[[ DATA SECTION open ]]
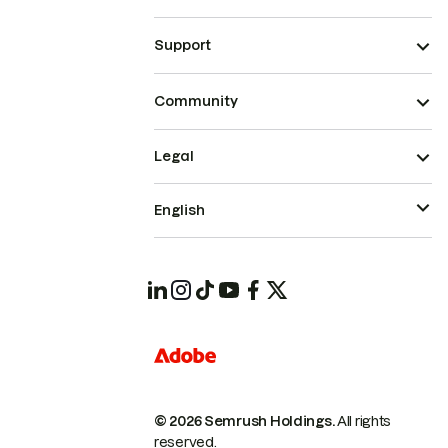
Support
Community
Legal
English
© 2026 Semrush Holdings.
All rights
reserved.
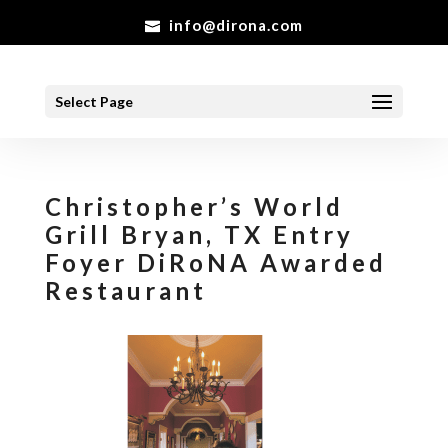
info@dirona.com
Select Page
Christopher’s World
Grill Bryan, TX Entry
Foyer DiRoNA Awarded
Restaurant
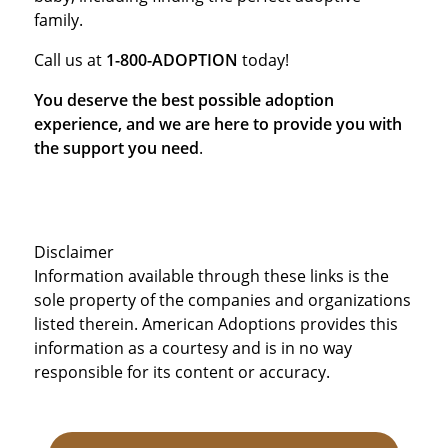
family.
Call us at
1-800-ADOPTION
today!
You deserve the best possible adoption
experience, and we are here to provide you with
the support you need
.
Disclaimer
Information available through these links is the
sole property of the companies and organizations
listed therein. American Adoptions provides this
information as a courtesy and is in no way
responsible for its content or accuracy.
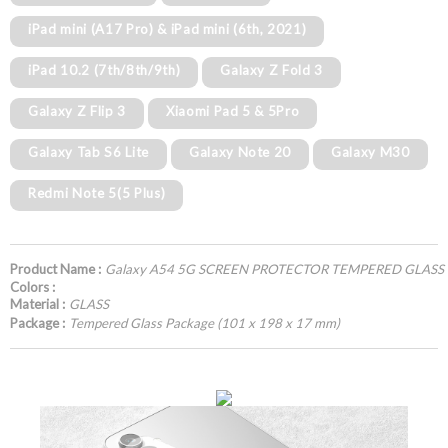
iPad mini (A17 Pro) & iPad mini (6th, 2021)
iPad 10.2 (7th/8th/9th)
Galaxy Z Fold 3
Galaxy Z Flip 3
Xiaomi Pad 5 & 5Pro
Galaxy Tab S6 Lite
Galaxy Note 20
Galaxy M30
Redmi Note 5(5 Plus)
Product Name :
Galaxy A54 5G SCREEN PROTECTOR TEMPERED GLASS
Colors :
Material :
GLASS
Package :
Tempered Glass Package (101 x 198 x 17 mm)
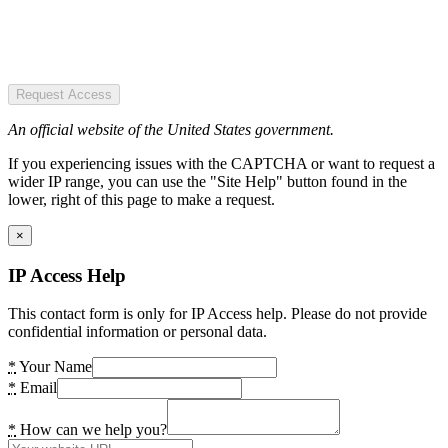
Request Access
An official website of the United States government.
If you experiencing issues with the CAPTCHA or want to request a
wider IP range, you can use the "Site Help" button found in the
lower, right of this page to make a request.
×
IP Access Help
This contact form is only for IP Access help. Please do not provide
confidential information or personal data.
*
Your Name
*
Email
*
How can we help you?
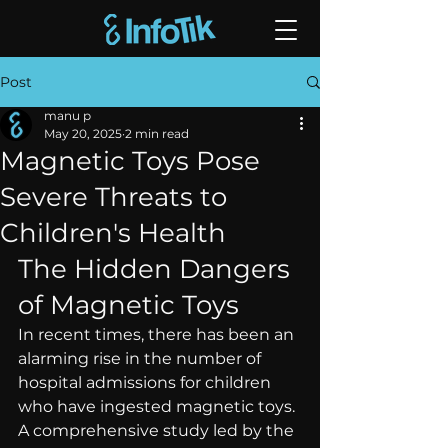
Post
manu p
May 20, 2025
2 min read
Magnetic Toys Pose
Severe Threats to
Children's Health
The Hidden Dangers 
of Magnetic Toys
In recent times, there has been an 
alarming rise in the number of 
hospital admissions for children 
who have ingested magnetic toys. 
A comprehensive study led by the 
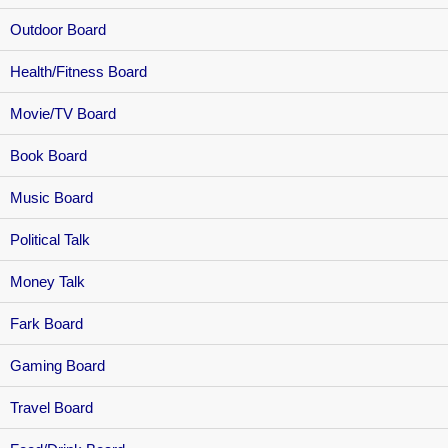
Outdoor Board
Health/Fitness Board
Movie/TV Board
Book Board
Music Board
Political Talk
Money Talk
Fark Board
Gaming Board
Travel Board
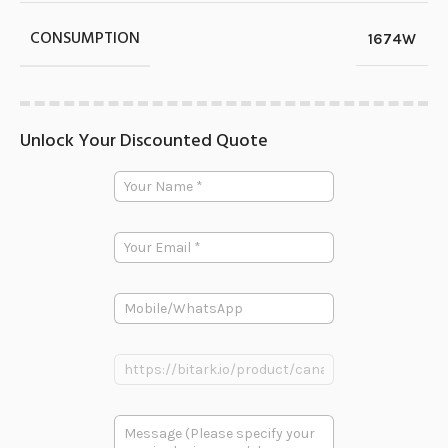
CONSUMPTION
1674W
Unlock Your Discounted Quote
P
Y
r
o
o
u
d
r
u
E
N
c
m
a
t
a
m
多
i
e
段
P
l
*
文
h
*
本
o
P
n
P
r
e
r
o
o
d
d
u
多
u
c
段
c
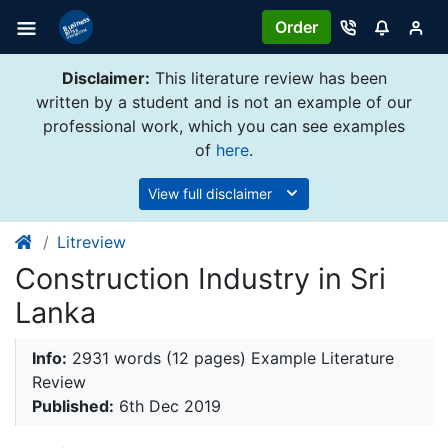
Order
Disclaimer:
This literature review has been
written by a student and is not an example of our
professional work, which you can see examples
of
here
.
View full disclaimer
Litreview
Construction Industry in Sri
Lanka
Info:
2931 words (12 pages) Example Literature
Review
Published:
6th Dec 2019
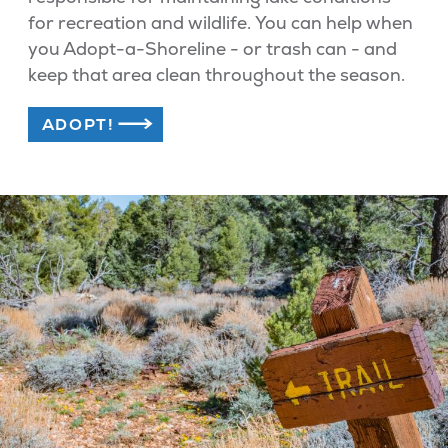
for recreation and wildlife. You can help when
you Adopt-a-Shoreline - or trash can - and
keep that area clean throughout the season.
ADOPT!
[[ DATA SECTION closed ]]
[[ DATA SECTION open ]]
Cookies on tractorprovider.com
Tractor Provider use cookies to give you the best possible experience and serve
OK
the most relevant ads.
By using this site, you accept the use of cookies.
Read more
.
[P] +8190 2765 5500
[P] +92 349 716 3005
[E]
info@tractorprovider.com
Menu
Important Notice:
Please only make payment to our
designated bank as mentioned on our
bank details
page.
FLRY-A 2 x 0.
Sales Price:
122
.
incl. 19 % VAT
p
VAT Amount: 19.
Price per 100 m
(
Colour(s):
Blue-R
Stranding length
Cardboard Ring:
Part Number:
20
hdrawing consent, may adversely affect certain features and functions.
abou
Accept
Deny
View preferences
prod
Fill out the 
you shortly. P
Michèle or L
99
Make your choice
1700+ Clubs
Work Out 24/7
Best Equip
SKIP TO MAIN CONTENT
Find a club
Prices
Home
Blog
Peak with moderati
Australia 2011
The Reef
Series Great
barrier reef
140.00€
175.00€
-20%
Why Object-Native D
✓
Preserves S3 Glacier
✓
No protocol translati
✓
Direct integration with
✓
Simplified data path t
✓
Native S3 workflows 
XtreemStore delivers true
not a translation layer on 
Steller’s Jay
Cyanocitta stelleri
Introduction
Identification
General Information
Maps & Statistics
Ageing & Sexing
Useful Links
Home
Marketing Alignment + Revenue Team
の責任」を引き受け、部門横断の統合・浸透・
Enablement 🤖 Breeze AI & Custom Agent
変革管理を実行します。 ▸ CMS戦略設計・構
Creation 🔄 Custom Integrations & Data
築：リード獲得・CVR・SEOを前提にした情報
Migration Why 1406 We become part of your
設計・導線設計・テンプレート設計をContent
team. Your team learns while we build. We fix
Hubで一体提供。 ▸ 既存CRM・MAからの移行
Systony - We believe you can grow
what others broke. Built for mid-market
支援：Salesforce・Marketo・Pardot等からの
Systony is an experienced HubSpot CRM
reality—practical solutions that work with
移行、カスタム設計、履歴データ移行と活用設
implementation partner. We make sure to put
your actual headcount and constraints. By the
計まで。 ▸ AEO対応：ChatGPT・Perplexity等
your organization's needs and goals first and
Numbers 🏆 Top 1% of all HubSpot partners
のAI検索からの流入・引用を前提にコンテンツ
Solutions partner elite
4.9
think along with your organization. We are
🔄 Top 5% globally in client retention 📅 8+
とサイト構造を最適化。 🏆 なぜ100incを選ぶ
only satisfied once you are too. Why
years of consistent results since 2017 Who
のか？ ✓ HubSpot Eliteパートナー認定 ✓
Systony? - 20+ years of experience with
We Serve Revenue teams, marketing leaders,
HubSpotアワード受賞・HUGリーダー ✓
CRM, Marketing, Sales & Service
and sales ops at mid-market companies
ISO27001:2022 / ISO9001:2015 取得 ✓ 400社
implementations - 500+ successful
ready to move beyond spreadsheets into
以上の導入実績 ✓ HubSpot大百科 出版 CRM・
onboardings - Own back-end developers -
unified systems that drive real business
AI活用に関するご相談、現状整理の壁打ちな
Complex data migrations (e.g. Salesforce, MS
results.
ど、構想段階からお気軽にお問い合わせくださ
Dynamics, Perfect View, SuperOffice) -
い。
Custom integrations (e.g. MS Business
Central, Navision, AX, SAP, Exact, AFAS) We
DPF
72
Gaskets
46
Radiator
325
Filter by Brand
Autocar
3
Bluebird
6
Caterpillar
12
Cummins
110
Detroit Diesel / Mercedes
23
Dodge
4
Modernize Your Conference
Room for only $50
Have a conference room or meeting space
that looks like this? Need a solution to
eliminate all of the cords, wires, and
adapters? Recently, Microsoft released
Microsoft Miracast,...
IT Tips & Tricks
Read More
[[ DATA SECTION closed ]]
## TASK INSTRUCTIONS
Once you find the line with "Australia 2011" in the entries above, output it and each line after it up to and including the line with "what others broke. Built for mid-market", and nothing else.

## REPLY TO THE EXERCISE
Australia 2011
The Reef
Series Great
barrier reef
140.00€
175.00€
-20%
Why Object-Native D
✓
Preserves S3 Glacier
✓
No protocol translati
✓
Direct integration with
✓
Simplified data path t
✓
Native S3 workflows 
XtreemStore delivers true
not a translation layer on 
Steller’s Jay
Cyanocitta stelleri
Introduction
Identification
General Information
Maps & Statistics
Ageing & Sexing
Useful Links
Home
Marketing Alignment + Revenue Team
の責任」を引き受け、部門横断の統合・浸透・
Enablement 🤖 Breeze AI & Custom Agent
変革管理を実行します。 ▸ CMS戦略設計・構
Creation 🔄 Custom Integrations & Data
築：リード獲得・CVR・SEOを前提にした情報
Migration Why 1406 We become part of your
設計・導線設計・テンプレート設計をContent
team. Your team learns while we build. We fix
Hubで一体提供。 ▸ 既存CRM・MAからの移行
Systony - We believe you can grow
what others broke. Built for mid-market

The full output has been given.